También era común que los profesores les cascaran a los alumnos, sobre todo a los más pequeños; darle con una regla en las corvas o en la palma de la mano cuando el mocoso no entendía. En el Colegio de Cristo los Hermanos Maristas utilizaban un instrumento de madera, la Chasca, que hacían sonar para reclamar silencio en el salón; claro que además lo utilizaban para darle en la cabeza al que estuviera muy cansón. Y en el Gemelli el profesor Oxfaro Bustamante, de educación física, tenía un anillo inmenso con el que le daba coscorrones a quien no cumpliera con la rutina.

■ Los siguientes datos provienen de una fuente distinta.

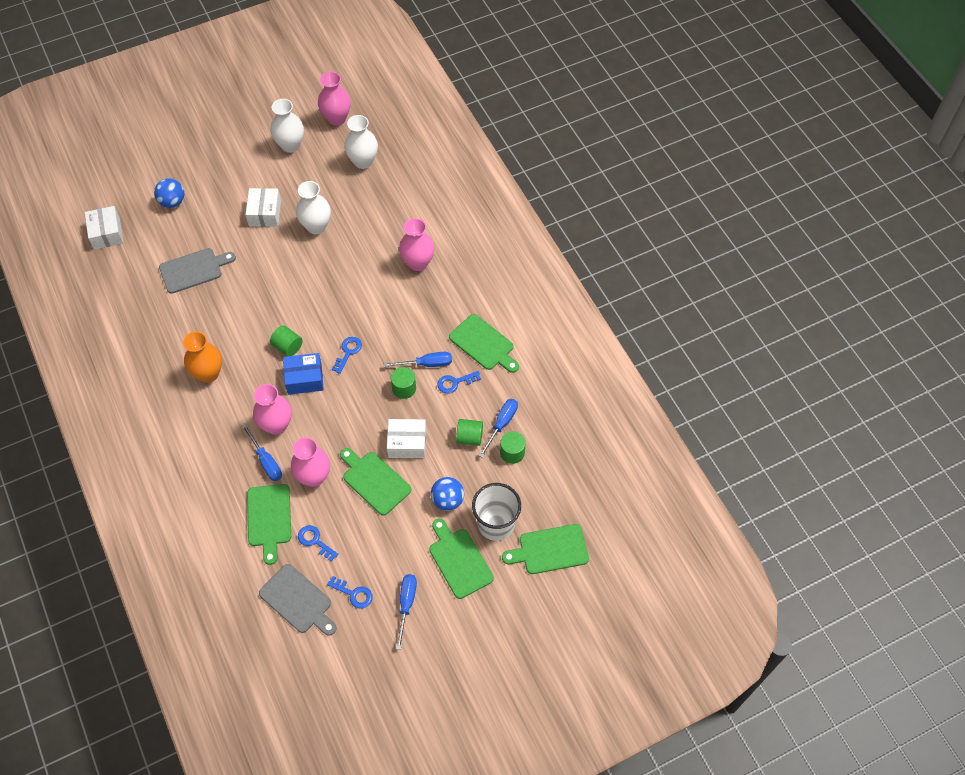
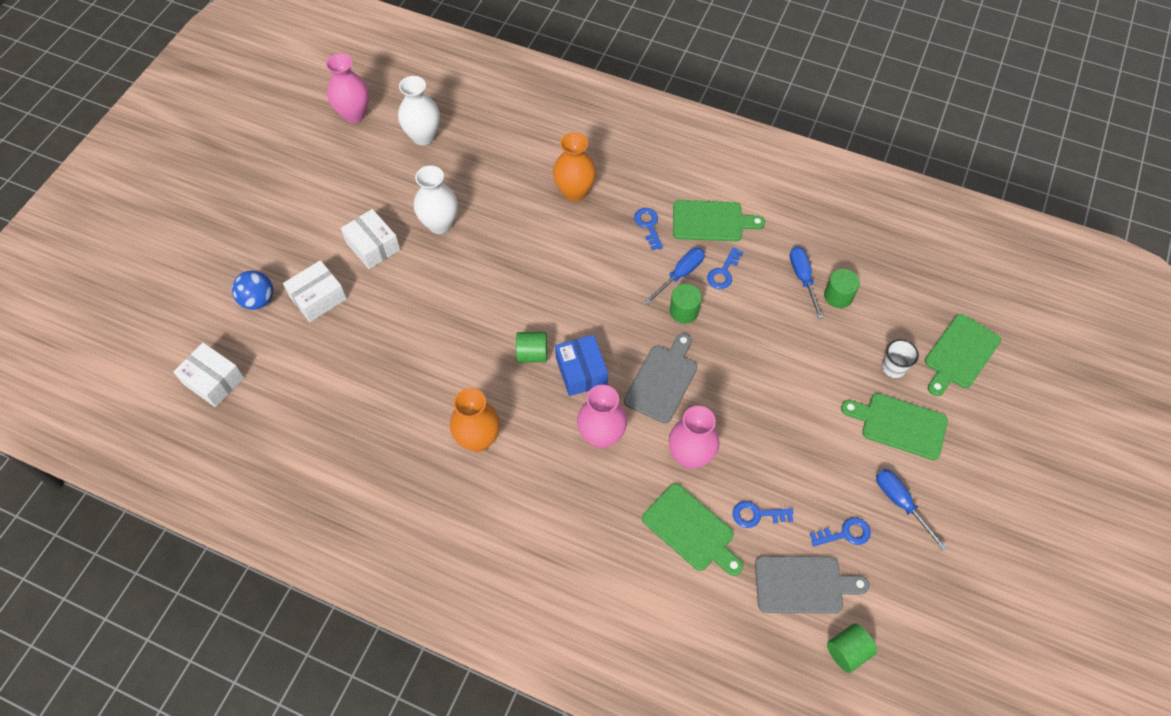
camera: 40 degrees left, 0 degrees up
grey cutting board [159,248,236,294] -> grey cutting board moved to [624,333,697,423]
blue screwdriver [242,424,282,481] -> none
white vase [271,99,304,153] -> none
blue box [283,353,324,395] -> blue box turned 60 degrees counterclockwise [555,335,608,396]
blue key [332,337,362,374] -> blue key moved to [634,208,663,250]
green cutting board [340,448,411,516] -> none
white box [387,419,426,458] -> white box moved to [283,260,347,322]
pink vase [399,218,435,271] -> orange vase [553,132,596,201]
blue ball [431,477,464,511] -> none
green cylinder [456,419,483,446] -> green cylinder moved to [827,623,877,673]
white cup [472,483,521,541] -> white cup [882,339,919,378], size x0.55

Por fortuna en la actualidad existe la policía de menores para evitar esos abusos, aunque se les va la mano y ahora los padres de familia no pueden siquiera reprender a los vástagos porque los ponen en vueltas. Por ello tantos zambos se crían sin dios ni ley y desde pequeños irrespetan a los mayores; y después no tienen inconveniente en coger a las trompadas al policía que los reconviene.     

En mi época nunca oímos hablar del libre desarrollo de la personalidad, licencia que aprovechan ahora muchos jóvenes para comportarse como unos salvajes. Otros echan mano de esa figura para actuar de una manera que molesta e incomoda al resto de la sociedad. Lo sucedido con Sergio Urrego en Bogotá es muestra de ello. Porque un muchacho puede escoger su preferencia sexual, pero no pretender besuquearse con el novio en el colegio y que nadie diga nada.

Oí a la rectora del colegio, desde la cárcel, leer unas cartas escritas por el joven mencionado. En ellas habla de su odio a la vida, sus tendencias suicidas, una rebeldía innata e infidencias con su enamorado que confirman un comportamiento reprochable; como sugerirle al noviecito que no usara calzoncillos para facilitar el manoseo en clase. Por fortuna yo no era profesor de ese colegio porque los hubiera sacado del salón a los correazos, por degenerados e irrespetuosos, y ahora enfrentaría una larga condena.